§ Quoted passage
David Frum on Trump and the media

David Frum, a speechwriter for President George W. Bush, has emerged as a leader among conservatives who were opposed to Donald Trump during the presidential campaign and who remain opposed. He has an article in the new edition of The Atlantic headlined “How to Build an Autocracy.”

I am assigning an excerpt from the article about Trump and the media, and I ask you to read it before class on Wednesday. Please search for “At a rally in Grand Rapids,” which will take you to the beginning of the section in which Frum discusses the press. The section ends with “to assert power over truth itself.”

The entire essay is well worth your time, although the brief excerpt I’ve cited is all that I am requiring you to read.

Boston Globe political reporter James Pindell to speak on Wednesday

James Pindell
James Pindell

This Wednesday we will greet our first guest speaker of the semester: James Pindell, who covers politics for The Boston Globe. Pindell has been reporting on the New Hampshire primary for years, and as such has a unique perspective on President Trump, whose relationship with the media is the topic of our class this week, as well as an ongoing theme every week.

Please come prepared with questions for Pindell. You should read this interview he did with the Nieman Journalism Lab earlier this year on his multi-platform coverage of the New Hampshire primary. And read his column, “Ground Game,” which you can find in the Politics section of BostonGlobe.com. (Cast your eyes to the right once you get there.) You can also sign up for the newsletter version of “Ground Game.”

Your review of ‘The Elements of Journalism’

Your first graded assignment of the semester is due next Wednesday, Feb. 1, at 10 a.m. Please write a 500- to 800-word review of Kovach and Rosenstiel’s “The Elements of Journalism.” As the syllabus says, you should summarize what you think are the key points in the book. Tell us what you agree with, what you disagree with and what you think Kovach and Rosenstiel left out.

§ Record extracts
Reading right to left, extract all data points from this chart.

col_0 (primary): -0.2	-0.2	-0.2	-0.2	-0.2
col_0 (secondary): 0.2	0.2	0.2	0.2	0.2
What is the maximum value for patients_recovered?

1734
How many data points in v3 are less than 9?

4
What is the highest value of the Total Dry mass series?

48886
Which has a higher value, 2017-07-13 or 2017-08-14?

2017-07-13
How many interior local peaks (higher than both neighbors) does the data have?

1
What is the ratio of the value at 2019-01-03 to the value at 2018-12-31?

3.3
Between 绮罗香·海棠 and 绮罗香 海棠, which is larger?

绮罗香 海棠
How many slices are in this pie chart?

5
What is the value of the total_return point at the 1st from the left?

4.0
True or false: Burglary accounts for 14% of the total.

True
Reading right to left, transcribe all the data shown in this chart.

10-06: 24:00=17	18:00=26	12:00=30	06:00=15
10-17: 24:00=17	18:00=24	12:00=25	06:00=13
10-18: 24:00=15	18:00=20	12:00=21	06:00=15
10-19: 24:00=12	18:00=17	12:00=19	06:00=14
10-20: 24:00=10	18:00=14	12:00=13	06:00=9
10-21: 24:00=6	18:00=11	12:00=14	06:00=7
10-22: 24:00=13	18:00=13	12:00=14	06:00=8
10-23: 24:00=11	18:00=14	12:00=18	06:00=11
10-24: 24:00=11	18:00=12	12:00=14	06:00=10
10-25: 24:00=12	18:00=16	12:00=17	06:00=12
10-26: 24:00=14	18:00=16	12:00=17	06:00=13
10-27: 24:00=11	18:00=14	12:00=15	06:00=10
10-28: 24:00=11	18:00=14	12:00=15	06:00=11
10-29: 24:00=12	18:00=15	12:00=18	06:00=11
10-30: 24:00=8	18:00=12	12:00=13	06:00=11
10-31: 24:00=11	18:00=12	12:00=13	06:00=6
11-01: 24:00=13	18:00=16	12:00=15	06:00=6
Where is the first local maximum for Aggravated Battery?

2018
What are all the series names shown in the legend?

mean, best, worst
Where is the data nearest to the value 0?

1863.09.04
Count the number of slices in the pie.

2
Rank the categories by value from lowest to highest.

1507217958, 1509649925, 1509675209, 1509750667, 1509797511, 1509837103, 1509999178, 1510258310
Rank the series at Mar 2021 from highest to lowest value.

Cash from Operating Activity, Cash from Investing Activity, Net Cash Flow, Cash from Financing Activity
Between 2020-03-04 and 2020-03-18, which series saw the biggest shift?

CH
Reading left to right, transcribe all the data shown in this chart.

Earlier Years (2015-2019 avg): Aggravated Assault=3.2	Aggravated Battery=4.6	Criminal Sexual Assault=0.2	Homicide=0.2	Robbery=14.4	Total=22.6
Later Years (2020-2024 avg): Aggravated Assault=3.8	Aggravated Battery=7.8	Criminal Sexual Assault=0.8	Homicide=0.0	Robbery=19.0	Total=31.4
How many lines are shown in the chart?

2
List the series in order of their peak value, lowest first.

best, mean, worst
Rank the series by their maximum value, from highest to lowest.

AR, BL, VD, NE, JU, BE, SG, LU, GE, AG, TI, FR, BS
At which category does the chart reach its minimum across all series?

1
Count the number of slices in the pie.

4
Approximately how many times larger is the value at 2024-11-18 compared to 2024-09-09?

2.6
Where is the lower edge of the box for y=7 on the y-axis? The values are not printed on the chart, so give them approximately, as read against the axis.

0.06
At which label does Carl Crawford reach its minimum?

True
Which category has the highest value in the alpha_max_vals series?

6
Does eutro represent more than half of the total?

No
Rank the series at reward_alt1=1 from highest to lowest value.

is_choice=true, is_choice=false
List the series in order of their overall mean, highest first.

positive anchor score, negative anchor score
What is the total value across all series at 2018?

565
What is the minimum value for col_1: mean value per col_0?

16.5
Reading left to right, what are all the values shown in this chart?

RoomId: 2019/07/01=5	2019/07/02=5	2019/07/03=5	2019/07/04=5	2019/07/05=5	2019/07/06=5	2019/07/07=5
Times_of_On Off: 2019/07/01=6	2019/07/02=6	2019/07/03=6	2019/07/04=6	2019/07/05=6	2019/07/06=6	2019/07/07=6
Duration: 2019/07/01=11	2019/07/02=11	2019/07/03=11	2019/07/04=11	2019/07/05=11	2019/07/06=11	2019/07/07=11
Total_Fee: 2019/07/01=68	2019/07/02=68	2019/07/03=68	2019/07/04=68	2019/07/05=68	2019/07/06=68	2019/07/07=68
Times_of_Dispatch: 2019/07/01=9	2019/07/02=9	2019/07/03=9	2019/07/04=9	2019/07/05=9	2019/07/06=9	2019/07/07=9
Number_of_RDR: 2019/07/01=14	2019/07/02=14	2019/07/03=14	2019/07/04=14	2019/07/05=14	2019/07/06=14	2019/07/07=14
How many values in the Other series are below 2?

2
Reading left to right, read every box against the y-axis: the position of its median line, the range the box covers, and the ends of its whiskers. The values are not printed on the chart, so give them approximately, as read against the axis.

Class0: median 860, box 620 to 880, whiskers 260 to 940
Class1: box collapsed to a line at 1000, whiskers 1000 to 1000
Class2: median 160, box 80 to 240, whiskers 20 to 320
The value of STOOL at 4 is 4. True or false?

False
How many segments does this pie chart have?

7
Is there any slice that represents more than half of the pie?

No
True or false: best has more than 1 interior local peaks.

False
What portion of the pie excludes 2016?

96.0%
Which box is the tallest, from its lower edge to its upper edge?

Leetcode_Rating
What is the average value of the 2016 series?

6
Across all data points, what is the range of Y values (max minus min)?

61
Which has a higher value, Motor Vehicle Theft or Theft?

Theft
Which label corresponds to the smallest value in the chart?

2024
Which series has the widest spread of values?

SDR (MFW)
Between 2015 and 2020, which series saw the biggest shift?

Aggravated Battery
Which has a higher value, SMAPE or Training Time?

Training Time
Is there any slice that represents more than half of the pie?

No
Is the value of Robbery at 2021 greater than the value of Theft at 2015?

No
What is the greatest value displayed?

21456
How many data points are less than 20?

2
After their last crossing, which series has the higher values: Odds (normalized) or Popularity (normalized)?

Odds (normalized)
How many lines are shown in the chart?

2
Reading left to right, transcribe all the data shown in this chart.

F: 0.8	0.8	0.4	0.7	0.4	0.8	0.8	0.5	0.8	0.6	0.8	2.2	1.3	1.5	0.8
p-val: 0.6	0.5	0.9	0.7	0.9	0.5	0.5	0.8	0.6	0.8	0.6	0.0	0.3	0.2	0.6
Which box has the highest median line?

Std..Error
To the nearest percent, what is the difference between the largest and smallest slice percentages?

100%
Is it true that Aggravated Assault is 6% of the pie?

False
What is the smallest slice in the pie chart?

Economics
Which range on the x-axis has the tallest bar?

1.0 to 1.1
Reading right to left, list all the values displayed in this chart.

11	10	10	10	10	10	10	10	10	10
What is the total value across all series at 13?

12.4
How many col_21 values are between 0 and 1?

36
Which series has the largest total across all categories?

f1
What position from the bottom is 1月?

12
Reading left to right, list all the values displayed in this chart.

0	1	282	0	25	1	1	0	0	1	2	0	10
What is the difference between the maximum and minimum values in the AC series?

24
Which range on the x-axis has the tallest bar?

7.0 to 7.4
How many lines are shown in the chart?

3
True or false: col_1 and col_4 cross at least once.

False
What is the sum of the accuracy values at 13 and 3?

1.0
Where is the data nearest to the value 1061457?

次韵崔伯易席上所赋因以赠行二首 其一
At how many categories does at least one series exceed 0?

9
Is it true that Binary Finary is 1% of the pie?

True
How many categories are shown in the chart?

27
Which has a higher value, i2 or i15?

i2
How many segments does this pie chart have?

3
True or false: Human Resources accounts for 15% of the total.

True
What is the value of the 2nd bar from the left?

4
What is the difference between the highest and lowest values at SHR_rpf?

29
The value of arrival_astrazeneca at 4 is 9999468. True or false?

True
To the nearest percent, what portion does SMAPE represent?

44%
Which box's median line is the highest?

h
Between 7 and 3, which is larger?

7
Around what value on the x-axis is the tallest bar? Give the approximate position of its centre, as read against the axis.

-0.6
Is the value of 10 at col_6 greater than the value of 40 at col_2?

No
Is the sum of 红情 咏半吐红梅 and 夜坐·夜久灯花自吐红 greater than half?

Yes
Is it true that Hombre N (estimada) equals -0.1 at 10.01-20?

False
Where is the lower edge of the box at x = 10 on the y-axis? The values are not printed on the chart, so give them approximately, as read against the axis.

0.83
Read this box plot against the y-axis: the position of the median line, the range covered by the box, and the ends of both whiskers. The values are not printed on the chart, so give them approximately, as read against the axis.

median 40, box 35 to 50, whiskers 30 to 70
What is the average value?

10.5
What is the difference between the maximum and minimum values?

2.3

§ What you need to do
a) Name every person mentioned in the course announcements.
b) Answer these questions using the course announcements:
(i) What is the headline of Frum's article in The Atlantic?
(ii) Which newspaper does Pindell cover politics for?
(iii) How long must the review of "The Elements of Journalism" be?
c) Continue the course announcements from their last sentence.
The listing has no connection to the course announcements.

§ Outputs for the tasks
a) David Frum, George W. Bush, Donald Trump, James Pindell, Kovach, Rosenstiel

b)
(i) "How to Build an Autocracy"
(ii) The Boston Globe
(iii) 500 to 800 words

c)
I would like you to write this in the form of a review that we might read in a newspaper or on a website. A review is different from academic report. You are providing a recommendation to your audience: Should they read this book or not? Thus you want to write it in a journalistic style, with a strong lede, rather than in the stilted language of a class paper. Try to write an enticing headline to go along with it.

If you are not familiar with how to write a book review, you will want to take a look at some good ones. We all subscribe to The Washington Post, so be sure to take a look at its book section. You’ll want to concentrate on the nonfiction reviews. The New York Times offers extensive book coverage, including a standalone Sunday Book Review. The Boston Globe publishes good-quality book reviews, too.

Please write it as a Microsoft Word document and send it to me by email.

Tom Rosenstiel and Jack Shafer on how to cover the Trump presidency

Tom Rosenstiel, the co-author of “The Elements of Journalism,” wrote an excellent article for the Brookings Institution recently called “What the post-Trump debate over journalism gets wrong.” In it, he outlines seven steps for how journalists can hold President Trump to account while continuing to practice what he and Bill Kovach call “the journalism of verification.”

This week Jack Shafer of Politico wrote a much snarkier piece, “Put on Your Big-Boy Pants, Journos,” that actually parallels Rosenstiel pretty closely.

What should be the 11th element of journalism?

Before class next Wednesday, Jan. 25, please write a comment on Facebook regarding what additional element you would add to “The Elements of Journalism.” Explain your reasoning. The 10 that Kovach and Rosenstiel have come up with are pretty comprehensive, but strive to think of something that is clearly different from theirs. Again, I’m looking for somewhere between 100 and 300 words. Just write your comment beneath the post I’ve written.

NPR’s top news executive on Trump and the role of the media

Michael Oreskes, NPR’s senior vice president of news, sent a toughly worded memo to his staff recently regarding ongoing efforts by President-elect Donald Trump and his aides to delegitimize the news media.

As Oreskes reminds us, the Obama administration has had a difficult relationship with the press as well with its zealous campaign against leakers and its overly restrictive rules regarding access for photojournalists.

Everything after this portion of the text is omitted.